Call me “murphy.”
I’m in the midst of one of the biggest life crises anyone could ever have.
I’m a stay-at-home father of two boys, 9 and 12. That’s my primary job, anyway. The eldest was born in March 2004; the youngest in October 2007. My wife, Demi, is an attractive, hard-charging insurance executive in Portland, Oregon. We’ve been together since 1996.
We live in Vancouver, Washington, located just across the scenic Columbia River from Portland, in an affluent neighborhood where the cars are all flashy and the schools are all stellar. We’ve lived here for almost two years, after moving from the small town of Battle Ground, where our family thrived together for ten years.
At present, our boys are really great students. They are both at the top of their classes in the most important subjects, and they appear to be developing a sense of responsibility that will last a lifetime. They are also very civil to each other, something not always expected from male siblings.
The eldest, Lee, has played soccer (not his jam), and has run both cross-country and track. While he isn’t the fastest guy in his sports, I’m especially proud that he’s no quitter. He’s dark-haired and dark-eyed and growing to be quite handsome. He wakes himself every morning at 5:30 am, takes his shower, has breakfast, and gets himself ready for school—all without parental prodding. For at least the last two or three years, I’ve never had to check to make sure his homework has been completed, because it always has. People who’ve come to know him describe him as intellectual, responsible, kind, gentle, and compassionate. Lee is clearly on the path to becoming a great man.
My youngest son, Sam, is physically small for his age, and that’s a challenge for him. I’ve taught him to understand that it won’t be forever. Sam is blond and very fair. His bright eyes are so strikingly blue that his freckle-dusted face often arrests the gaze of passersby. He likes to play soccer, and like his brother, he’s no quitter, either. Third Grade in Washington is the first year for “real” grades, and initial reports from the teacher indicate that he is developing into a top student, just like his brother. His habits are developing well. Although we still need to remind him about homework, he’s developed a wonderful habit of reading for up to an hour after climbing in bed at night. He’s getting results: his teacher said he’s by far the best reader in the class at 105 words per minute with 100% accuracy. Again, some things have been going very well.
Now for the bad news.
In March 2016, Demi chose to be unfaithful to me after 20 years together. Chose. That’s the operative word here. Chose. And not just once. Since then, I’ve been deceived repeatedly—so many times that the situation might best be described as “grotesque.” I’m deeply hurt and angry, my masculinity stomped and crushed.
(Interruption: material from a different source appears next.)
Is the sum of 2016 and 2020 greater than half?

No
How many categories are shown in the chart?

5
I’ve lost the connection I once had with her, and, although we still live under the same roof, I can’t see a path back to her. I’ve resigned myself to my greatest fear—losing her forever. She was the one and only person in my life whom I ever regarded as my true love, my best friend and my soulmate. She was even my drinking buddy. She’s also the capable mother of my two intelligent, charismatic sons. The entire situation makes me deeply sad. Even if she returned to me repentant and contrite, I’m not sure whether I could ever love her again as a man should love his woman.
Something happened to our little dream. And this is our story.
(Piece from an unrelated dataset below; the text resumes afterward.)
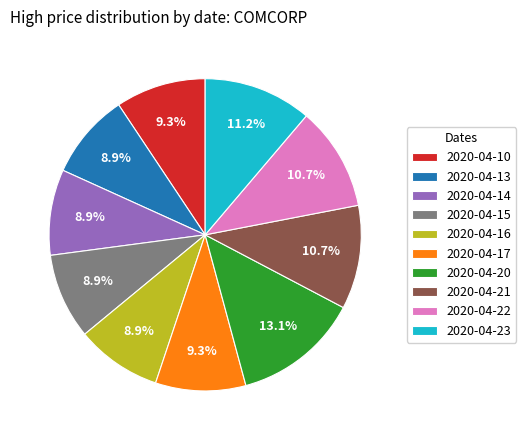

The 2020-04-15 slice represents 9% of the pie. True or false?

True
Our story has all the twists and intrigues of an international spy thriller—it’s a story full of passion and anger, intrusion, mistreatment, violence, and imprisonment. It hasn’t been good for me, for her, or for our children, and I know I must eventually bring it all to an end. My finger is on the trigger, but I can’t seem to pull it…
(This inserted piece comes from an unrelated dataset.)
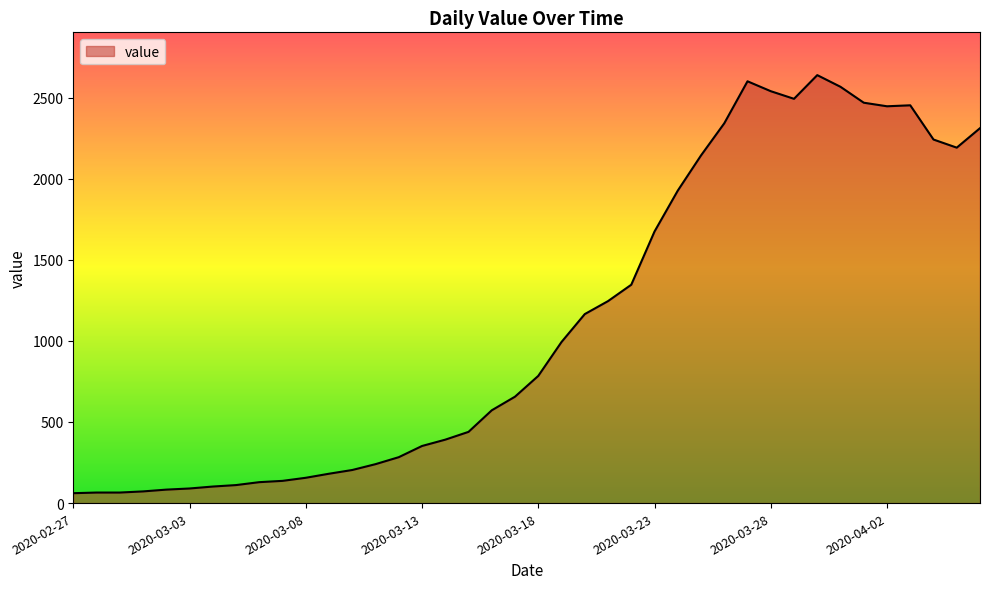

What is the minimum value shown in the chart?

61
I will begin our story by owning my own truth—my battles with depression and intellectual boredom; letting myself fall into poor health and indolence; difficulties controlling my emotions during the past seven months; and my attempts to assert control over my wife and my marriage situation when I should have just let go, turned my back, and walked away.
Our story is one of compassion and rage, love and hate, but it’s also about revenge and recklessness. For me, it’s been constant work to drive out the pain and darkness. I have never felt pain like this before. Let me say that again: I have never felt pain like this before. My inner Catholic voice says, “surely, some Good shall come of it.”
There’s an unexpected denouement that has yet to play out—my process of turning the pain and bitterness of my wife’s betrayal into a catalyst for personal change. For the last seven months, I’ve been living a life that wasn’t what I signed up for. It wasn’t what I pictured for my kids. Because of how I’ve reacted to the profound level of trauma thrust on me, I’m a very different person today than I was a short seven months ago. But that’s not all good—I have some new characteristics that are going to make it very difficult for me to trust anyone but myself in the future. I would have imagined that I could have handled this episode in my life gracefully, but I haven’t. Instead, I turned vicious. I regret it, and I’m ashamed about it now, but I wasn’t when I was doing it. In any case, I’m in a better place mentally and physically than I was before, every day refocusing and strengthening a cerebral firewall against the recent past.